Learn how to use Apache Kafka to implement streaming ETL.
Whether you’re a data engineer, a data scientist, a software developer, or someone else working in the field of software and data - it’s very likely that you have implemented an ETL pipeline before.
ETL stands for Extract, Transform, and Load. These three steps are applied to move data from one datastore to another one. First, data are extracted from a data source. Second, data are transformed in preparation for the data sink. Third, data are loaded into a data sink. Examples are moving data from a transactional database system to a data warehouse or syncing a cloud storage with an API.
In this article, we provide an introduction to building real-time ETL pipelines with Apache Kafka, Apache Kafka Connect, and Apache Kafka Streams.
We have instant access to most information at any time (Thank you, Google!) and can get our groceries delivered in under 10 minutes. Why are we still forced to work with outdated data?
Traditional batch ETL pipelines perform heavy bulk loads for data extraction. At each run, they need to extract and process all data from the consumed data source regardless of which data have changed since the last run. Batch pipelines cannot be scheduled too often because they put a high load on all involved systems, especially the consumed data sources, leaving the data sinks outdated most of the time.

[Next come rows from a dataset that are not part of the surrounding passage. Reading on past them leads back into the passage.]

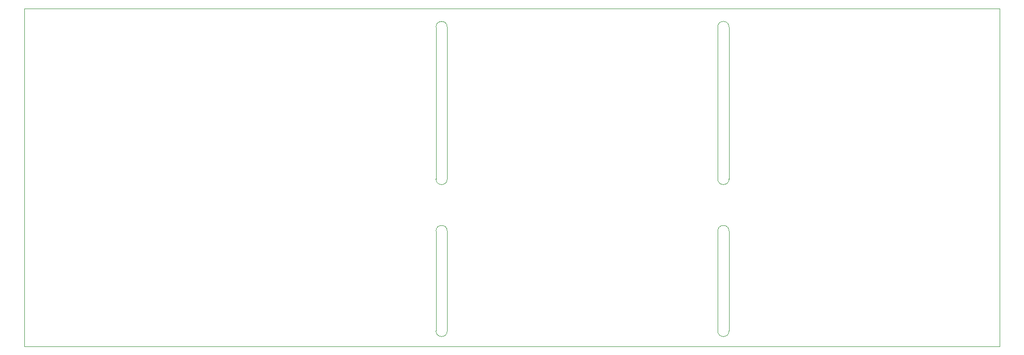
<source format=gm1>
%TF.GenerationSoftware,KiCad,Pcbnew,9.0.0+dfsg-1*%
%TF.CreationDate,2025-03-20T12:50:08+01:00*%
%TF.ProjectId,relays-array-6,72656c61-7973-42d6-9172-7261792d362e,1.0*%
%TF.SameCoordinates,Original*%
%TF.FileFunction,Profile,NP*%
%FSLAX46Y46*%
G04 Gerber Fmt 4.6, Leading zero omitted, Abs format (unit mm)*
G04 Created by KiCad (PCBNEW 9.0.0+dfsg-1) date 2025-03-20 12:50:08*
%MOMM*%
%LPD*%
G01*
G04 APERTURE LIST*
%TA.AperFunction,Profile*%
%ADD10C,0.050000*%
%TD*%
G04 APERTURE END LIST*
D10*
X159000000Y-124000000D02*
X159000000Y-106250000D01*
X111000000Y-106250000D02*
X111000000Y-124000000D01*
X109000000Y-124000000D02*
X109000000Y-106250000D01*
X109000000Y-70000000D02*
G75*
G02*
X111000000Y-70000000I1000000J0D01*
G01*
X161000000Y-106250000D02*
X161000000Y-124000000D01*
X109000000Y-97000000D02*
X109000000Y-70000000D01*
X159000000Y-97000000D02*
X159000000Y-70000000D01*
X36000000Y-66750000D02*
X209000000Y-66750000D01*
X209000000Y-126750000D01*
X36000000Y-126750000D01*
X36000000Y-66750000D01*
X111000000Y-124000000D02*
G75*
G02*
X109000000Y-124000000I-1000000J0D01*
G01*
X161000000Y-97000000D02*
G75*
G02*
X159000000Y-97000000I-1000000J0D01*
G01*
X161000000Y-70000000D02*
X161000000Y-97000000D01*
X159000000Y-70000000D02*
G75*
G02*
X161000000Y-70000000I1000000J0D01*
G01*
X111000000Y-70000000D02*
X111000000Y-97000000D01*
X111000000Y-97000000D02*
G75*
G02*
X109000000Y-97000000I-1000000J0D01*
G01*
X161000000Y-124000000D02*
G75*
G02*
X159000000Y-124000000I-1000000J0D01*
G01*
X159000000Y-106250000D02*
G75*
G02*
X161000000Y-106250000I1000000J0D01*
G01*
X109000000Y-106250000D02*
G75*
G02*
X111000000Y-106250000I1000000J0D01*
G01*
M02*

</source>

Real-time (or streaming) ETL pipelines apply change data capture (CDC) for data extraction. They are able to detect changes (INSERTs, UPDATEs, DELETEs, and sometimes even schema modifications) in data sources and process them - event by event - in real-time. Depending on the type of the data source, different mechanisms and tools might be employed for capturing events. For instance, if your data pipelines are consuming database systems, you might want to have a look at tools, like Debezium, which are capturing changes from replication logs.
The benefits of real-time ETL pipelines are manifold.
The most obvious advantage is that they can sync changes from data sources to data sinks in real-time, allowing data consumers to always work with fresh data in dashboards, reporting, and analytical applications.
When being combined with CDC connectors, real-time ETL pipelines consume
and process only relevant changes, which reduces the load on data sources strongly.
Reading from a replication log file is much more efficient than
SELECT * FROM query on a database for data extraction.
Nowadays, most companies employ their data architecture on a cloud platform. Another advantage of real-time ETL pipelines is that they have much more predictable and continuous workload patterns than batch jobs. This is not only beneficial for applying elastic scaling as available in technologies, like Kubernetes, but also helps to reduce cost via usage commitments (cloud vendors typically offer discounts if you commit to using resources for a certain period of time).
Apache Kafka is an open-source distributed event streaming platform offering a message broker (or distributed log) as its core product. Over the last couple of years, many great supplementary products have emerged from the community, like Apache Kafka Connect for integrating Kafka with third-party data systems or Apache Kafka Streams for building stream-processing applications on top of Apache Kafka. These products - Kafka, Kafka Connect, and Kafka Streams - make up great building blocks for developing real-time ETL pipelines.
At the core, Apache Kafka is a distributed log that organizes messages in topics. Each message consists of a key, a value, and a timestamp, and is identified by an offset that is related to its position in the topic (partition). In the architecture of a real-time ETL platform, we might use Apache Kafka to store data change events captured from data sources - both in a raw version, before applying any transformations, and a prepared (or processed) version, after applying transformations.
Using Apache Kafka Streams, we can build sophisticated stream-processing
applications that literally stream messages between different Kafka
topics and perform operations, such as
aggregate(), on the way. Kafka Streams applications can be developed
in Java or Scala and are a perfect fit for a cloud-native deployment as containers
because they are stateless and horizontally scalable out of the box.
When deploying Kafka Streams apps on Kubernetes, we can utilise its Horizontal Pod Autoscaler to elastically adapt the resource consumption.
You might want to have a look at recent cloud-native alternatives to
Kafka Streams, such
as Quarkus, too.
Thanks to Kafka and Kafka Streams, we are able to store and process change events. But how do we integrate our real-time ETL platform with external data systems, such as a database system, a data warehouse, or an HTTP API? Apache Kafka Connect to the rescue! Kafka Connect is a Java-based framework for developing source and sink connectors. Source connectors extract change events from an external data system and publish them to a Kafka topic - in our case, the Kafka topic holding the raw change events. Sink connectors consume a Kafka topic - in our case, the Kafka topic holding the transformed change events - and publish these events to an external data sink. The open-source community has published a plethora of Kafka Connect connectors for integrating database systems, HTTP APIs, data warehouses, etc. You can even use existing Apache Camel connectors in Kafka Connect.
The following figure illustrates how these different components work together to accomplish real-time ETL:
This article gave an overview of how to combine the different products of the Apache Kafka ecosystem for building real-time ETL pipelines.
The open-source community provides most essentials for getting up and running. You can use open-source Kafka Connect connectors, like Debezium, for integrating Kafka with external systems, implement transformations in Kafka Streams, or even implement operations spanning multiple rows, such as joins or aggregations, with Kafka.